Multi-peak detection algorithm for FBG array sensing based on self-adaptive thresholding

• Published in: Optics express Vol. 33; no. 13; p. 27753
• Main Authors: Xiong, Xuanwei, Zhang, Xiyuan, Ma, Sen, Wan, Xingyu, Liu, Chen, Lou, Yuyang, Wu, Jianwei, Yang, Tianyu, Liu, Huanhuan, Dong, Yuming
• Format: Journal Article
• Language: English
• Published: United States 30.06.2025
• ISSN: 1094-4087; 1094-4087
• DOI: 10.1364/OE.551106

When dealing with the reflected signals from an array of optical fiber Bragg gratings (FBGs) in fiber optic sensing, the conventional multi-peak detection algorithm often faces challenges due to the presence of noise interference, potentially resulting in demodulation failures.
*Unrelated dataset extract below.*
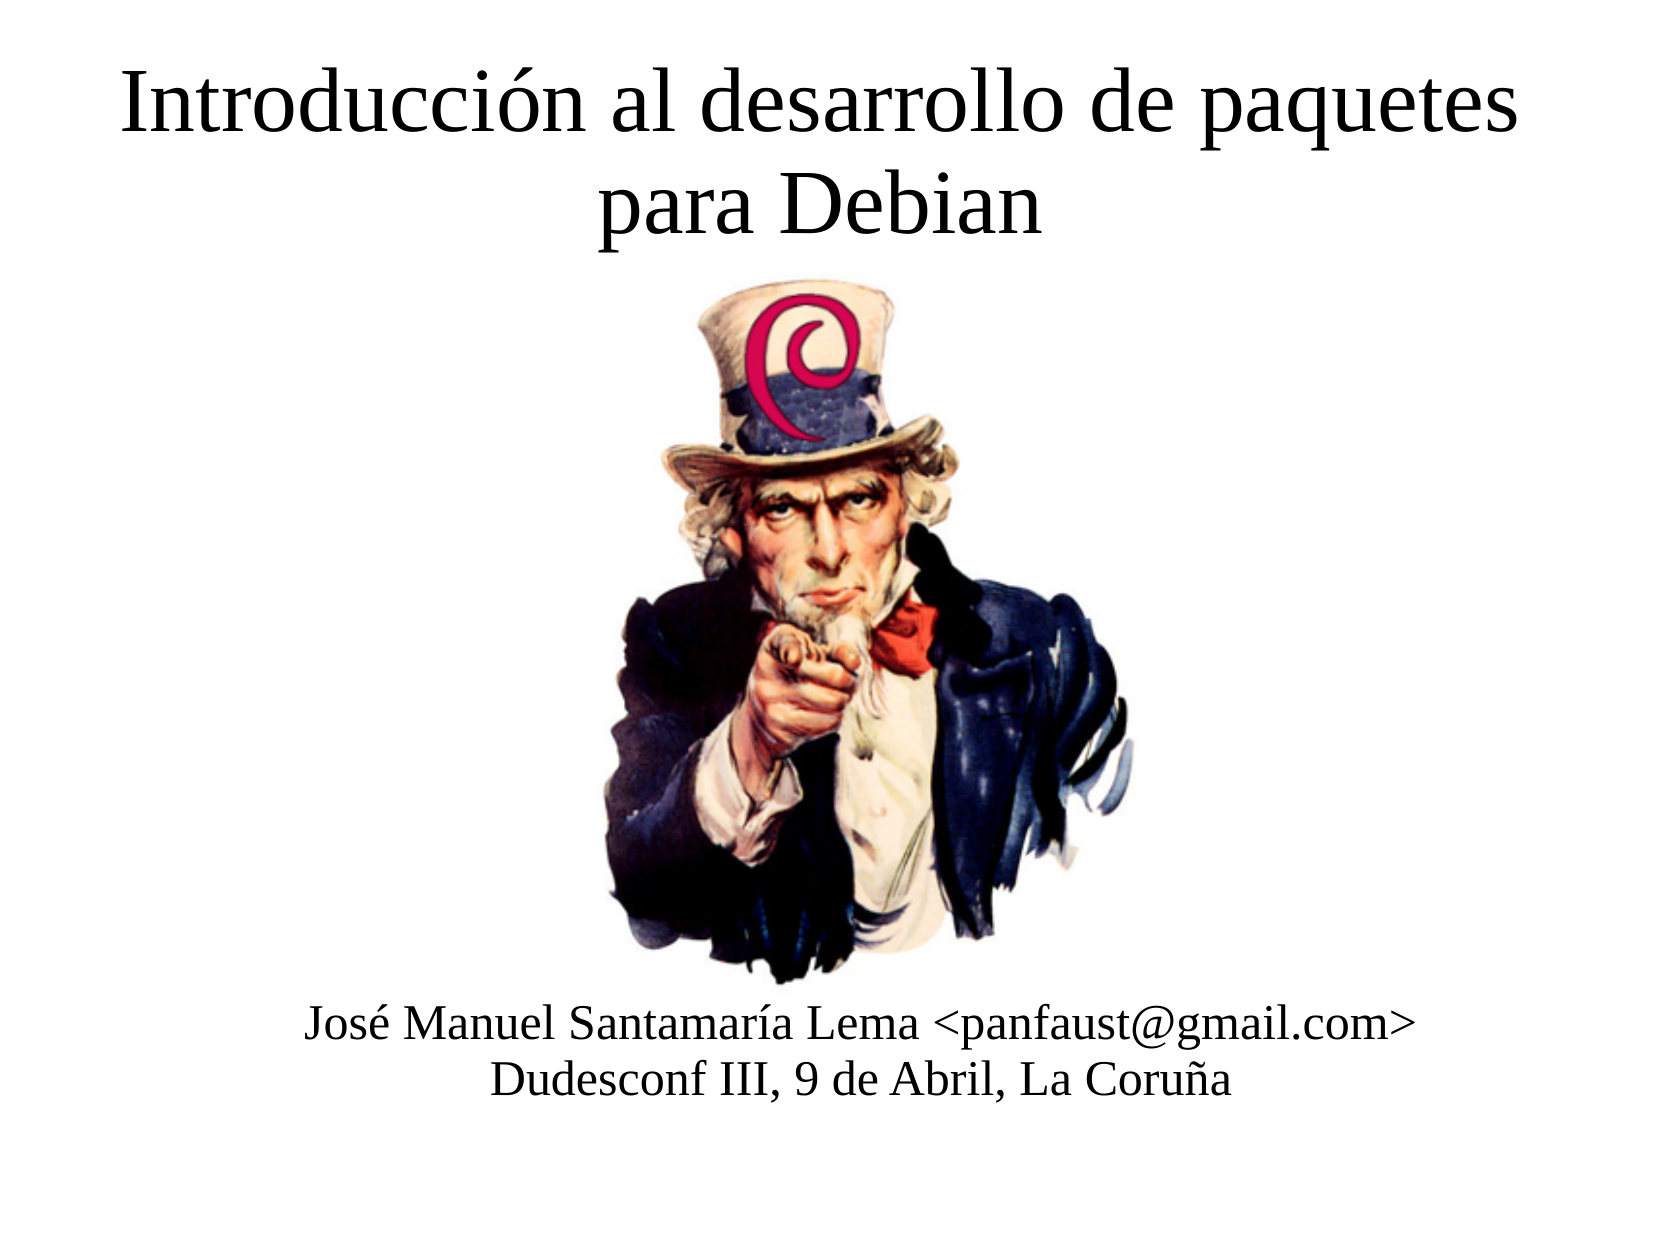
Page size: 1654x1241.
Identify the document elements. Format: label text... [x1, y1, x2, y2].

picture [596, 265, 1144, 1002]
list José Manuel Santamaría Lema <panfaust@gmail.com> Dudesconf III, 9 de Abril, La Coruña [223, 987, 1499, 1151]
title Introducción al desarrollo de paquetes para Debian [70, 42, 1572, 272]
In this study, we propose a robust self-adaptive multi-peak detection algorithm. First, the reflected signals from the optical fiber Bragg grating array are normalized to enhance the stability of the algorithm. Next, an improved thresholding function in a wavelet transform denoising method is introduced to process the normalized FBG signals, effectively reducing high-frequency noise within the signals. Following this, the spectrum is segmented using the Hilbert transform and a self-adaptive threshold mathematical model, and then achieve stable 3 dB bandwidth spectrum segmentation by using spectrum expansion techniques. Lastly, the traditional peak detection algorithm is applied to extract the Bragg wavelengths from the segmented sub-spectral signals. Theoretical analysis and experimental results provide comprehensive evidence that employing a self-adaptive threshold for spectral segmentation significantly enhances the algorithm’s portability across diverse scenarios, thereby improving the demodulation speed and stability of the algorithm. The proposed algorithm provides a precise and noise-resistant demodulation method for handling multi-peak signals in quasi-distributed sensing networks.